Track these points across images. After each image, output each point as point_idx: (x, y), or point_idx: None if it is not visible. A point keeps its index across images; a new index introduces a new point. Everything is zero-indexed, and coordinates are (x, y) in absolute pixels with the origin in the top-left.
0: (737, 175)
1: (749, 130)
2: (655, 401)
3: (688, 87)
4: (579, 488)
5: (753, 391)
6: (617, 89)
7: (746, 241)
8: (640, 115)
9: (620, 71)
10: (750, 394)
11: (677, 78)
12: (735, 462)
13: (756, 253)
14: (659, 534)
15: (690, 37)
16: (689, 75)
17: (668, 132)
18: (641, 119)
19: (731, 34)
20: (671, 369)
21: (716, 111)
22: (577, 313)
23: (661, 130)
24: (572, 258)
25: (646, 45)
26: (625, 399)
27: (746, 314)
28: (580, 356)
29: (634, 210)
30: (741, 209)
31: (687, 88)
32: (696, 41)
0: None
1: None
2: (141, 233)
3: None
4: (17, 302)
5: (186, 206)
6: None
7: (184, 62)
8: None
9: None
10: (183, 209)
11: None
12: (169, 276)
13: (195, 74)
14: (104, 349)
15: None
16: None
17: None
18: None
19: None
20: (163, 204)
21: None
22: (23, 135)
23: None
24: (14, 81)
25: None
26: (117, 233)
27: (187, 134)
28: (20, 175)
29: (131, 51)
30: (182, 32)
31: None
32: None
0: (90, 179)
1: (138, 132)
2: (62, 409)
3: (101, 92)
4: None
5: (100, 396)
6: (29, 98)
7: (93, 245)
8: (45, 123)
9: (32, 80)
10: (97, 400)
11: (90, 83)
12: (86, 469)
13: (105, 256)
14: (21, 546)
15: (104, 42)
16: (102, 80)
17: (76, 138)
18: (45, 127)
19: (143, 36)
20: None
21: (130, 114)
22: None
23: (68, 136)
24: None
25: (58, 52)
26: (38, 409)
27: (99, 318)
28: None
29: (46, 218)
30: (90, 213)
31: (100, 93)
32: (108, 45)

========================================================================

What needs to be done:
Write out all of the entries above again, word for word and line for line, with nothing changed.

Complete answer:
Track these points across images. After each image, output each point as point_idx: (x, y), or point_idx: None if it is not visible. A point keeps its index across images; a new index introduces a new point. Everything is zero-indexed, and coordinates are (x, y) in absolute pixels with the origin in the top-left.
0: (737, 175)
1: (749, 130)
2: (655, 401)
3: (688, 87)
4: (579, 488)
5: (753, 391)
6: (617, 89)
7: (746, 241)
8: (640, 115)
9: (620, 71)
10: (750, 394)
11: (677, 78)
12: (735, 462)
13: (756, 253)
14: (659, 534)
15: (690, 37)
16: (689, 75)
17: (668, 132)
18: (641, 119)
19: (731, 34)
20: (671, 369)
21: (716, 111)
22: (577, 313)
23: (661, 130)
24: (572, 258)
25: (646, 45)
26: (625, 399)
27: (746, 314)
28: (580, 356)
29: (634, 210)
30: (741, 209)
31: (687, 88)
32: (696, 41)
0: None
1: None
2: (141, 233)
3: None
4: (17, 302)
5: (186, 206)
6: None
7: (184, 62)
8: None
9: None
10: (183, 209)
11: None
12: (169, 276)
13: (195, 74)
14: (104, 349)
15: None
16: None
17: None
18: None
19: None
20: (163, 204)
21: None
22: (23, 135)
23: None
24: (14, 81)
25: None
26: (117, 233)
27: (187, 134)
28: (20, 175)
29: (131, 51)
30: (182, 32)
31: None
32: None
0: (90, 179)
1: (138, 132)
2: (62, 409)
3: (101, 92)
4: None
5: (100, 396)
6: (29, 98)
7: (93, 245)
8: (45, 123)
9: (32, 80)
10: (97, 400)
11: (90, 83)
12: (86, 469)
13: (105, 256)
14: (21, 546)
15: (104, 42)
16: (102, 80)
17: (76, 138)
18: (45, 127)
19: (143, 36)
20: None
21: (130, 114)
22: None
23: (68, 136)
24: None
25: (58, 52)
26: (38, 409)
27: (99, 318)
28: None
29: (46, 218)
30: (90, 213)
31: (100, 93)
32: (108, 45)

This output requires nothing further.